# Frost !!!



## UncleJoe (Jan 11, 2009)

We had our first frost on Thursday night  6 weeks before we normally should. It appears to have been very localized and we were among the lucky few that got hit. Cukes, beans, and cantaloupe are done. Tomatoes took a pretty good hit but the plants had a lot of foliage and only the outer layers seem to have been affected. It doesn't appear that any of the fruit was ruined. It looks like the corn is going to pull through also. What a lousy growing season.


----------



## Canadian (Dec 14, 2008)

Frost so soon? I'm in Canada and there's no frost here. You have some strange weather.


----------



## Jason (Jul 25, 2009)

Wow. Keep that on your side side of the state. we still have corn and sun flowers that aren't even close to being ready to harvest.


----------



## CVORNurse (Oct 19, 2008)

I feel your pain uncle Joe. I planted my first ever fall garden 3 weeks ago. Since then, the weather has been unseasonably cool for south Arkansas. Friends at work tell me not to worry, but..... I really want those greenbeans to put up. Only got 4 quarts this summer to preserve.

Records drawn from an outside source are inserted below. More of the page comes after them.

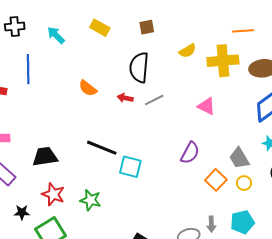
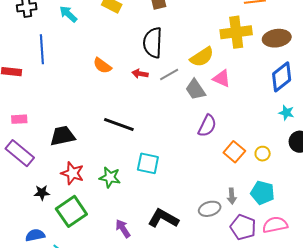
yellow semicircle: (188, 51) -> (202, 57), moved, size x1.4
gray trapezoid: (239, 158) -> (195, 90), moved
cyan square: (130, 167) -> (148, 163), moved
cyan pentagon: (242, 222) -> (263, 193), turned 30

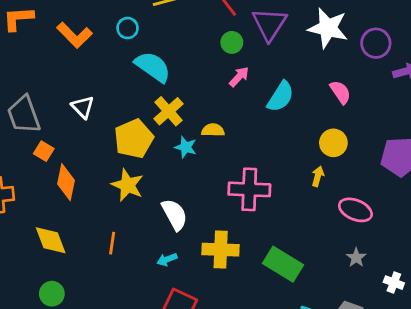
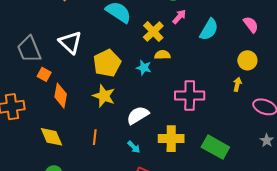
white triangle: (83, 107) -> (70, 42), size x1.4
yellow cross: (169, 111) -> (153, 32), moved
white semicircle: (174, 215) -> (138, 115), turned -90
cyan arrow: (167, 259) -> (134, 147), turned -112

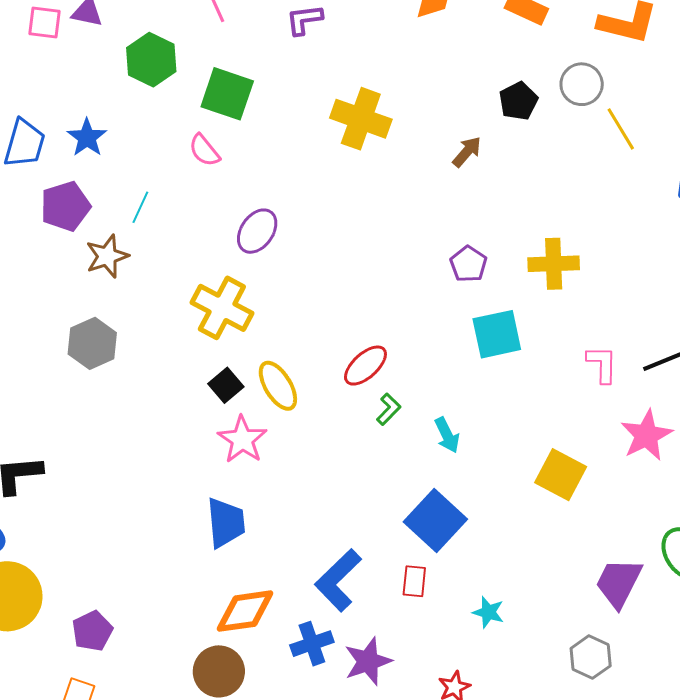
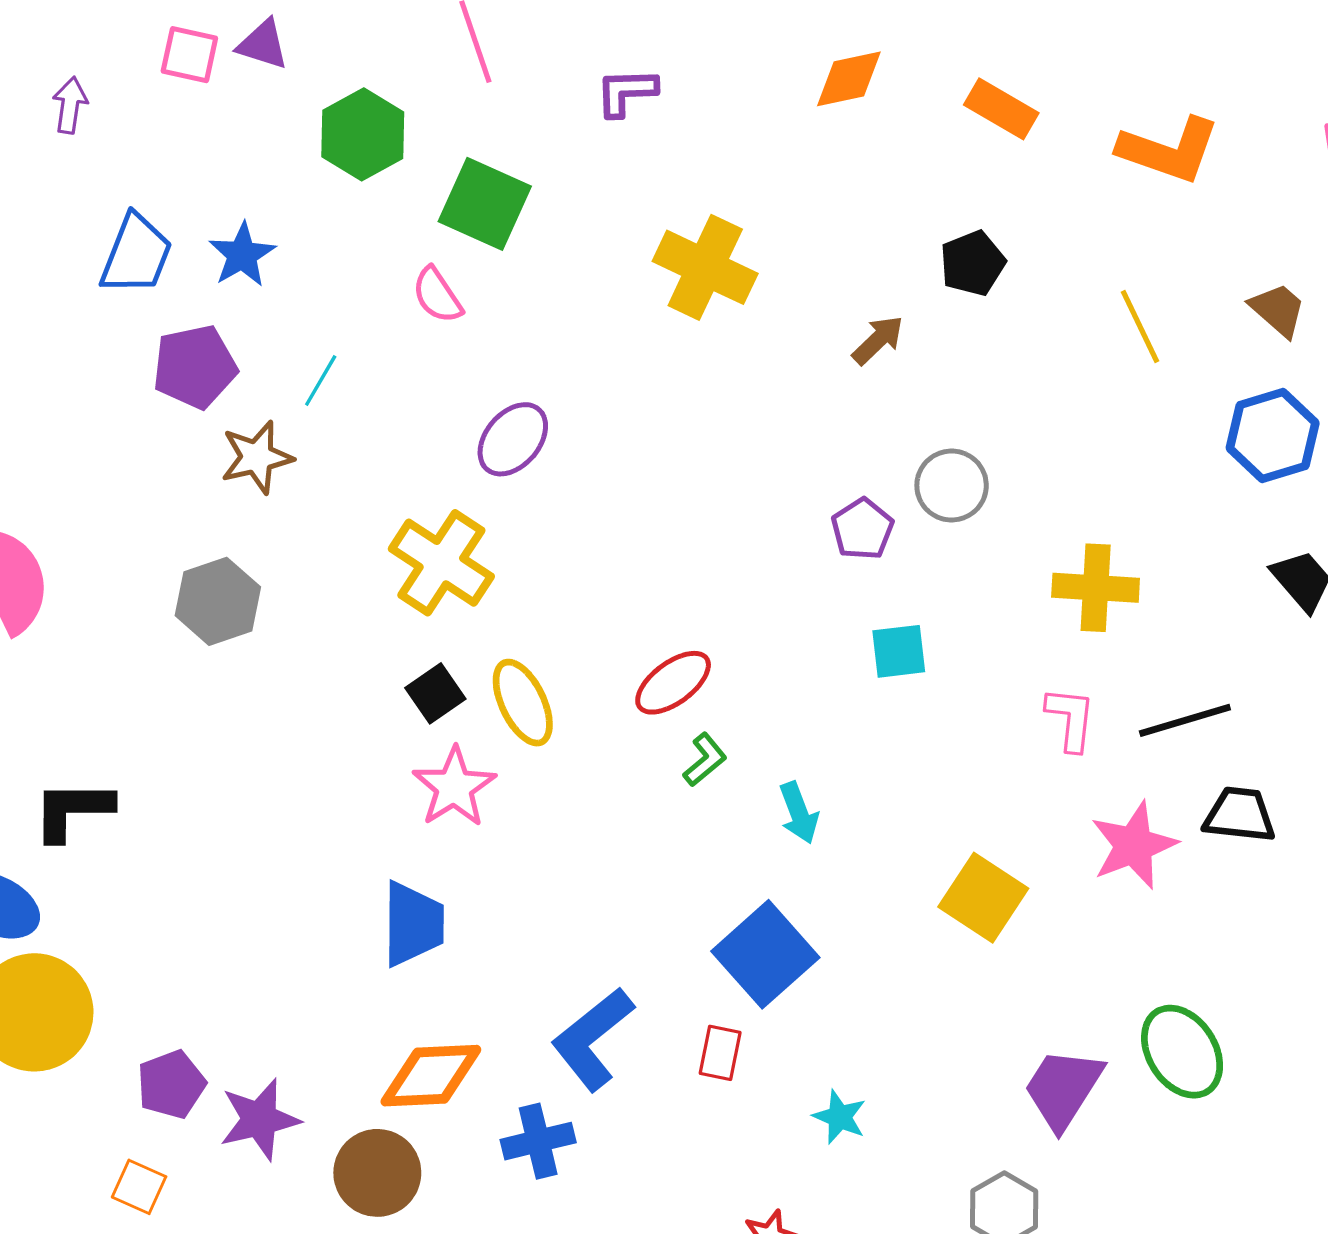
gray circle: (582, 84) -> (952, 486), moved
yellow cross: (554, 264) -> (1096, 588), moved
cyan square: (497, 334) -> (899, 651), size x0.7
purple star: (368, 661) -> (260, 1119), moved

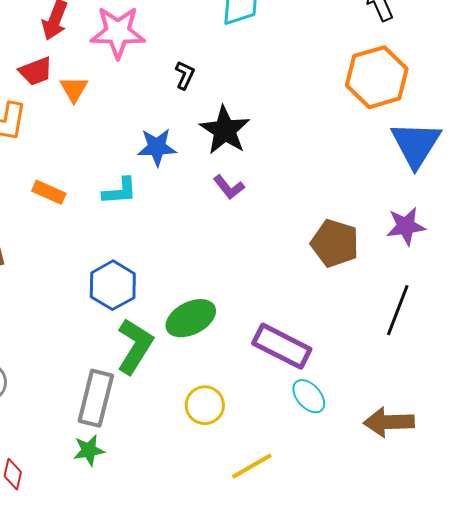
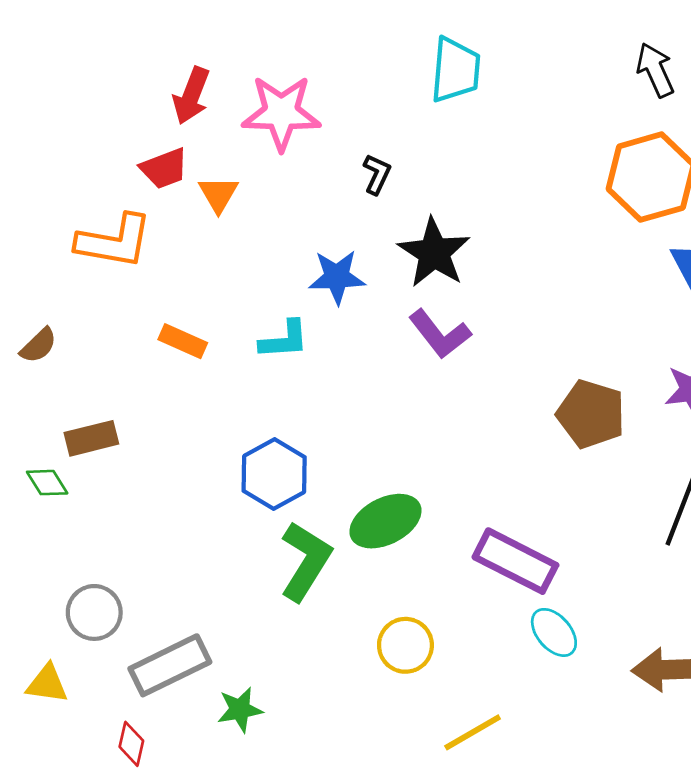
purple L-shape: (229, 187) -> (440, 334), size x1.4
gray rectangle: (96, 398) -> (170, 665), moved, turned 50

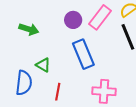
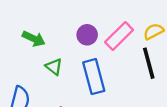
green triangle: (43, 65) -> (54, 67), moved

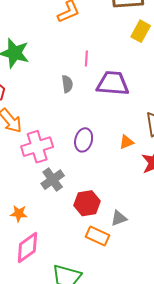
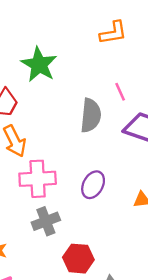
pink line: (86, 58) -> (120, 92), turned -42
gray semicircle: (67, 84) -> (91, 115), size x1.6

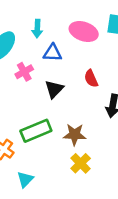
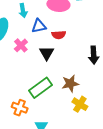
red semicircle: (91, 79) -> (59, 35), moved, turned -56

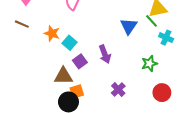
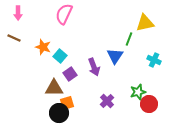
green line: (152, 21) -> (129, 39), moved, turned 64
blue triangle: (129, 26) -> (115, 56), moved
cyan cross: (166, 38) -> (154, 60), moved
green star: (149, 64) -> (138, 92), moved

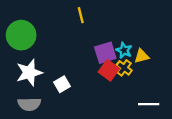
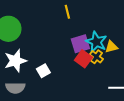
yellow line: (81, 15) -> (67, 12), moved
cyan star: (124, 50) -> (96, 42), size x1.5

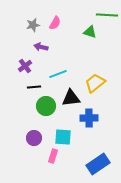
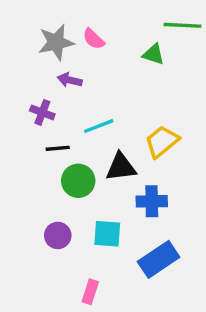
pink semicircle: (55, 23) -> (94, 39), turned 104
gray star: (33, 25) -> (56, 42), size x1.5
purple cross: (25, 66) -> (42, 112), turned -32
pink rectangle: (53, 156) -> (90, 292), moved
blue rectangle: (98, 164) -> (159, 259), moved

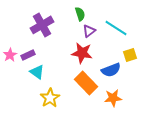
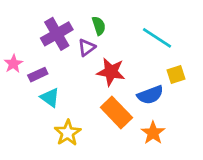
green semicircle: (80, 14) -> (99, 26), moved
purple triangle: (89, 31) -> (87, 47), moved
pink star: (10, 55) -> (13, 64), moved
orange star: (113, 98) -> (153, 133), turned -30

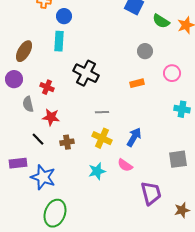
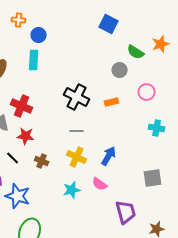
green semicircle: (161, 21) -> (136, 52), moved
black cross: (86, 73) -> (77, 97), moved
red cross: (47, 87) -> (22, 106), size x1.5
brown cross: (67, 142) -> (42, 161), turned 32

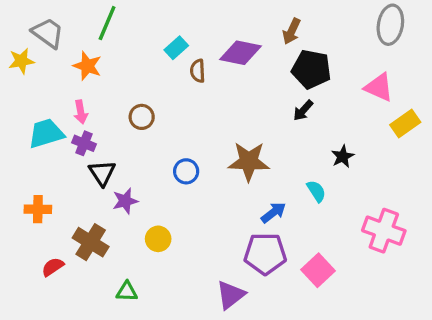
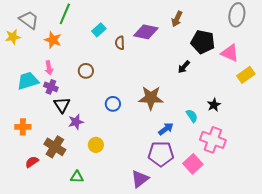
cyan rectangle: (176, 48) -> (99, 30), moved
black pentagon: (311, 69) -> (203, 42), moved
black star: (343, 156) -> (214, 105), moved
pink cross: (384, 231) -> (213, 140), moved

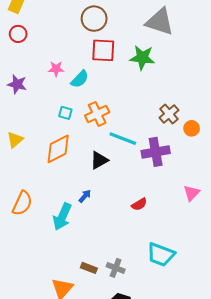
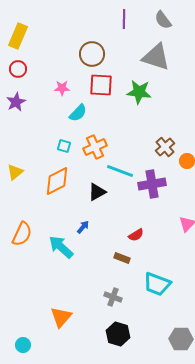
pink star: (56, 69) -> (62, 88), moved
purple star: (17, 84) -> (16, 102), moved, turned 30
cyan arrow: (62, 217) -> (61, 247), turned 108
brown rectangle: (89, 268) -> (122, 258), moved

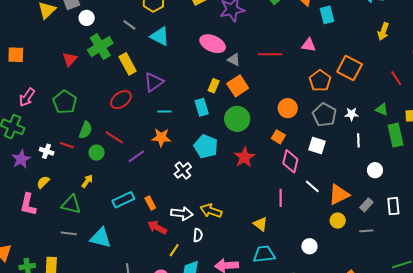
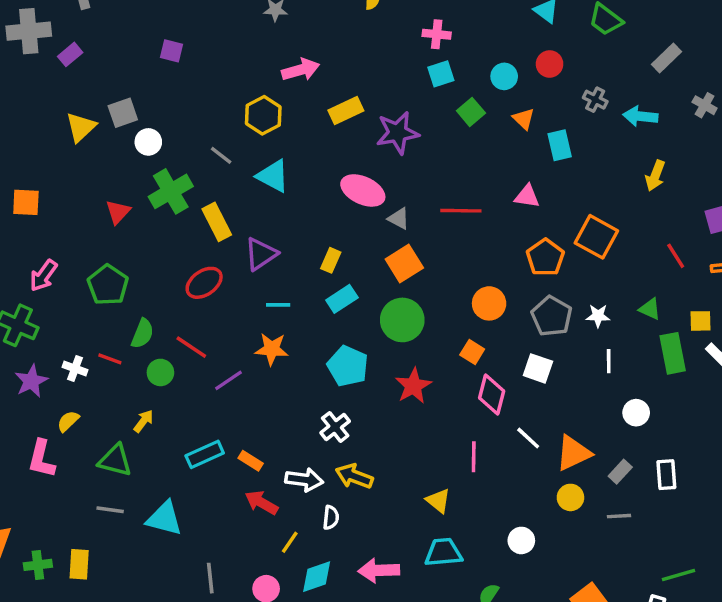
yellow rectangle: (214, 86) -> (331, 260), moved
cyan rectangle: (202, 107) -> (342, 299), turned 72
white cross: (183, 170) -> (335, 427), moved
orange rectangle: (150, 203) -> (251, 461), turned -32

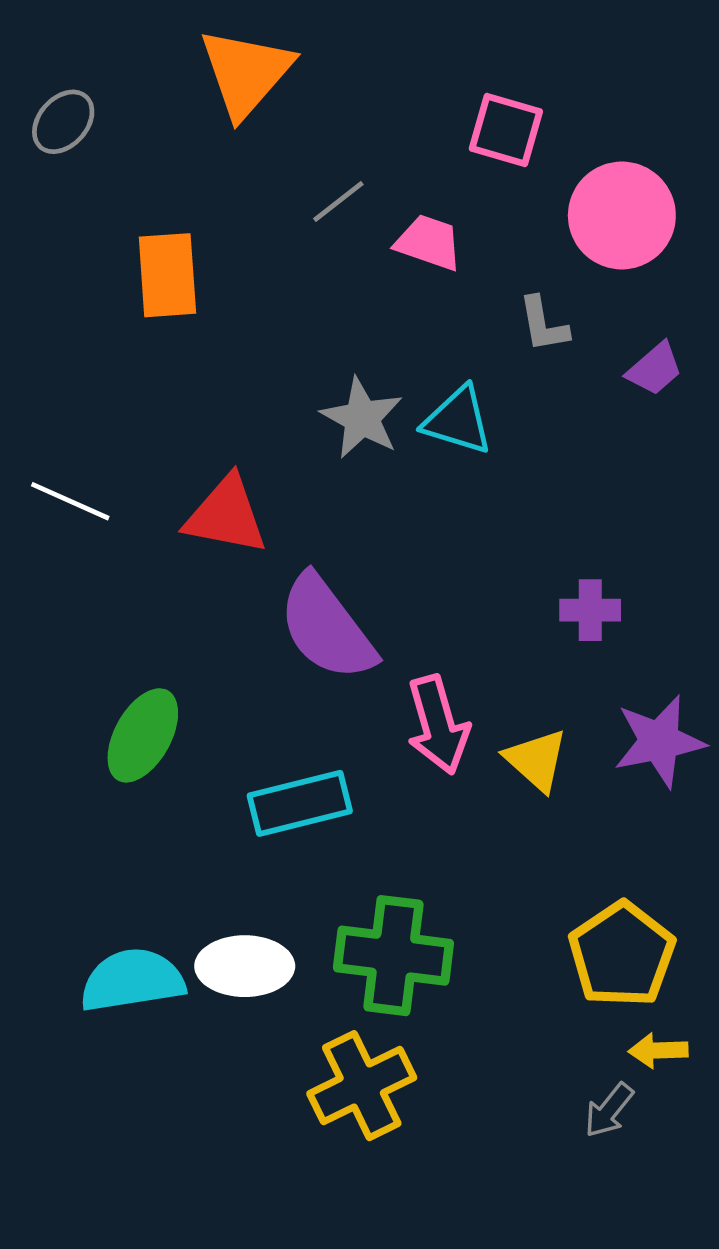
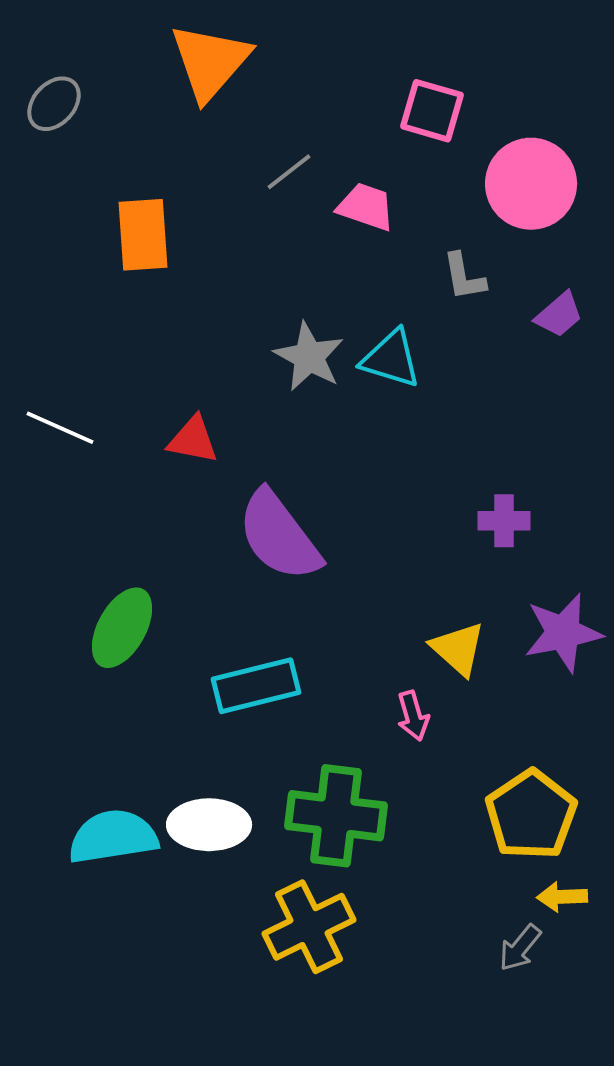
red triangle: (226, 515) -> (193, 440), size x0.7
pink arrow: (438, 725) -> (413, 716), moved, size x0.6

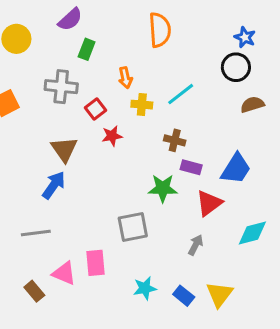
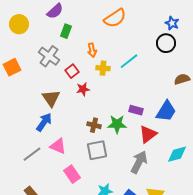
orange semicircle: (160, 30) -> (115, 18), turned 60
gray cross: (61, 87) -> (49, 56), turned 30
brown semicircle: (252, 105) -> (182, 79), moved
brown cross: (175, 140) -> (94, 125), moved
gray line: (36, 233) -> (32, 154), turned -30
gray arrow: (196, 245) -> (139, 162), size x1.6
pink rectangle: (96, 263) -> (72, 174), turned -30
pink triangle: (64, 273) -> (58, 146), moved

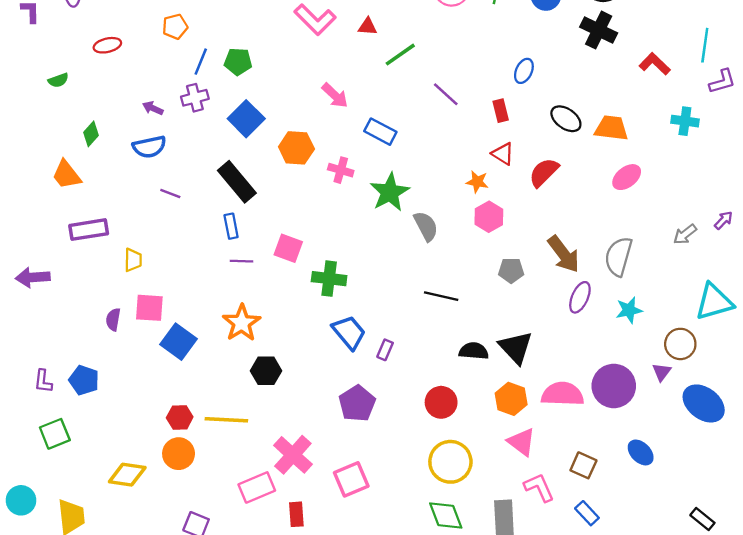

Rest we ate, it had been so long for fresh ones.

Now I am going to enjoy the unseasonable coolness by turning on my attic fan today and doing some cleaning out.


----------



## UncleJoe (Jan 11, 2009)

Over the weekend I took a close look at everything. The tomato vines are all dying so I pulled off the larger ones and brought them inside to hopefully ripen. Corn looks good as well as the second planting of peas, beets, and broccoli. 
We have low rolling hills here. It appears that enough cold air settled into the hollow where the lower garden is planted to give us the frost. The corn is more at the top of the hill, about 20' higher than everything else. I guess that's what saved it.


----------



## sailaway (Mar 12, 2009)

I live right by Lake Erie, the lake keeps us warm right into November, no frost until then. Towns 10 miles south do get frost earlier though. Our only problem is when spring comes we stay cool right until the end of May or early June.


----------